### ACTIVITY
Which lines of the data contain the string "pixels"? Copy every one of them.

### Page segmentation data
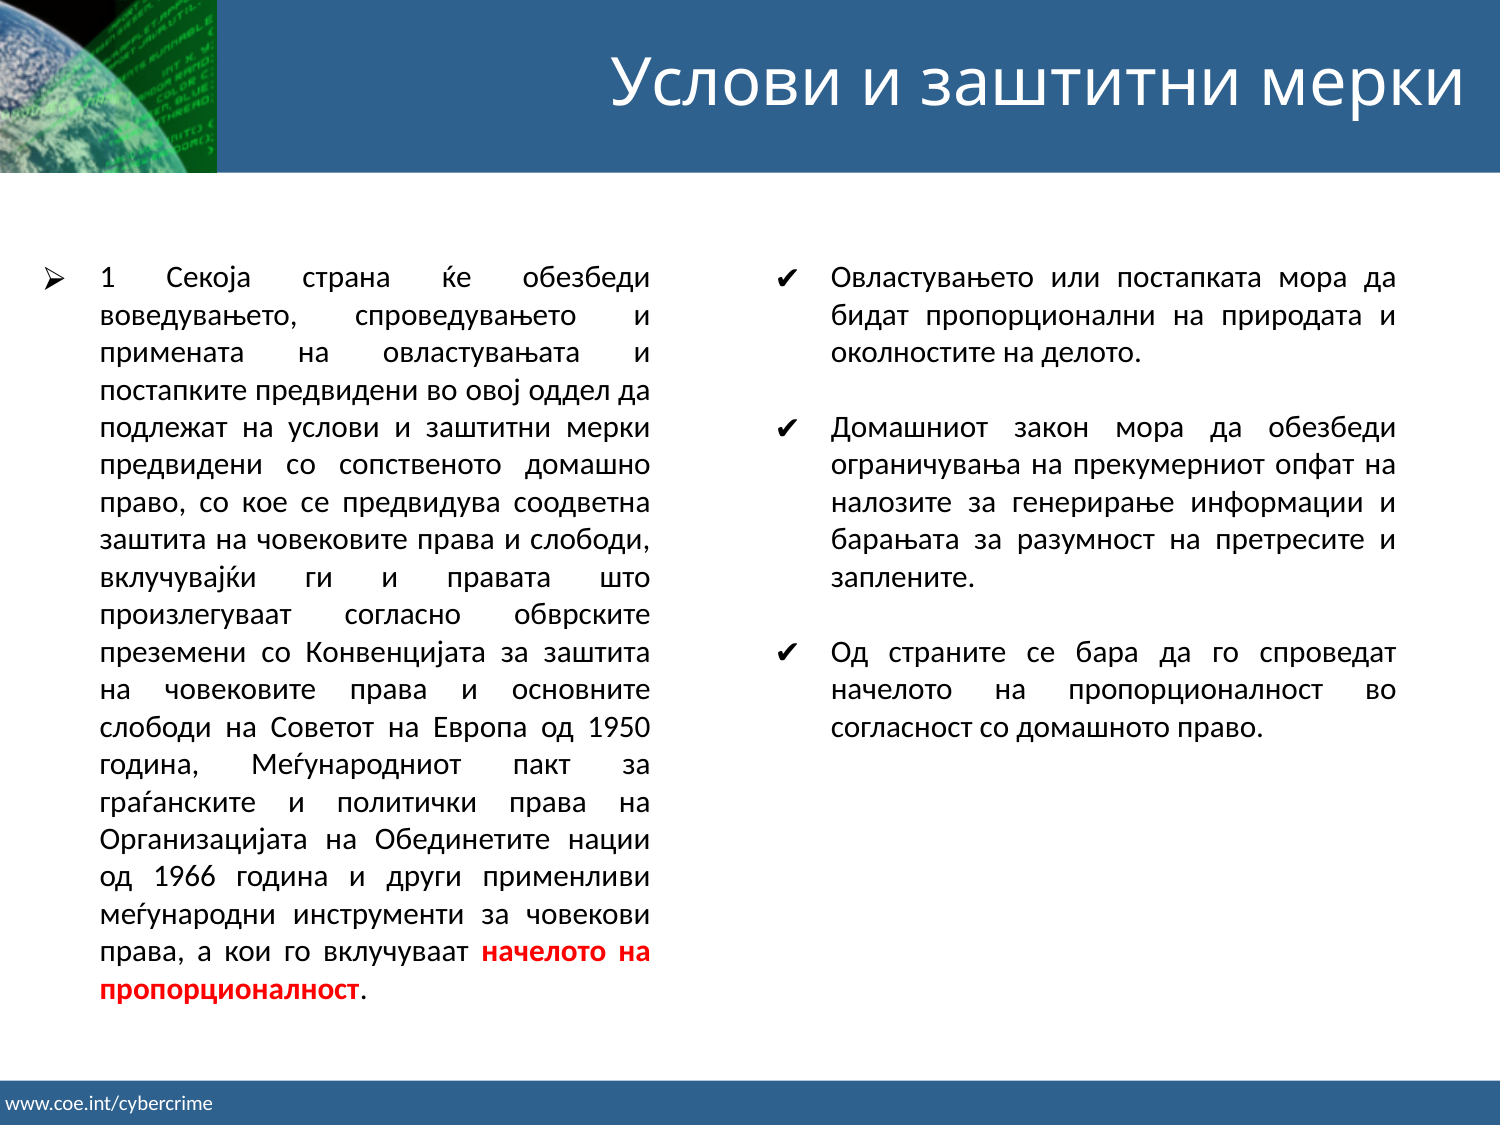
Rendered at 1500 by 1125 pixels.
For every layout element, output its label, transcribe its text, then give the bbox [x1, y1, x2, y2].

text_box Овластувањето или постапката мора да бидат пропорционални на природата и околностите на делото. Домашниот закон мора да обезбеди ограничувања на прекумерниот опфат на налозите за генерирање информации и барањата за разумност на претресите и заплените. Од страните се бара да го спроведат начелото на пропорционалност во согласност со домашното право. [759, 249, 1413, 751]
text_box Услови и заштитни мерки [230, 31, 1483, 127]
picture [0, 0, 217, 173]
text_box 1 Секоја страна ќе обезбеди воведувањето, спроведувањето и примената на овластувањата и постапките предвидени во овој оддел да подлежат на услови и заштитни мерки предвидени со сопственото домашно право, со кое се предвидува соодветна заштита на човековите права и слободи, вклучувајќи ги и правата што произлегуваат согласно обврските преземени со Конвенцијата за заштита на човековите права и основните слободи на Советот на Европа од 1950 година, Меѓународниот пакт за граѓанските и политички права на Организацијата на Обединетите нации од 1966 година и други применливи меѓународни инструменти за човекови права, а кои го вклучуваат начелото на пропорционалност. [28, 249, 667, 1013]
* * *
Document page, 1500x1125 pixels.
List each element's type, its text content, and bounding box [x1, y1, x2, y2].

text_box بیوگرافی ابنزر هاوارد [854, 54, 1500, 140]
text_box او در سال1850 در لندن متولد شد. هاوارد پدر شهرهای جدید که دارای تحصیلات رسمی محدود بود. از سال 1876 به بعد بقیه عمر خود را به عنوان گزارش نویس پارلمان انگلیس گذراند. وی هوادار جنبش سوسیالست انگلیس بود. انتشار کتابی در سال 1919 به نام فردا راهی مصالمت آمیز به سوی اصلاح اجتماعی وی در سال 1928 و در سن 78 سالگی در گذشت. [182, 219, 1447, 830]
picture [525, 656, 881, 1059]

### TASK SOLUTION
Rendered at 1500 by 1125 pixels.
Document page, 1500x1125 pixels.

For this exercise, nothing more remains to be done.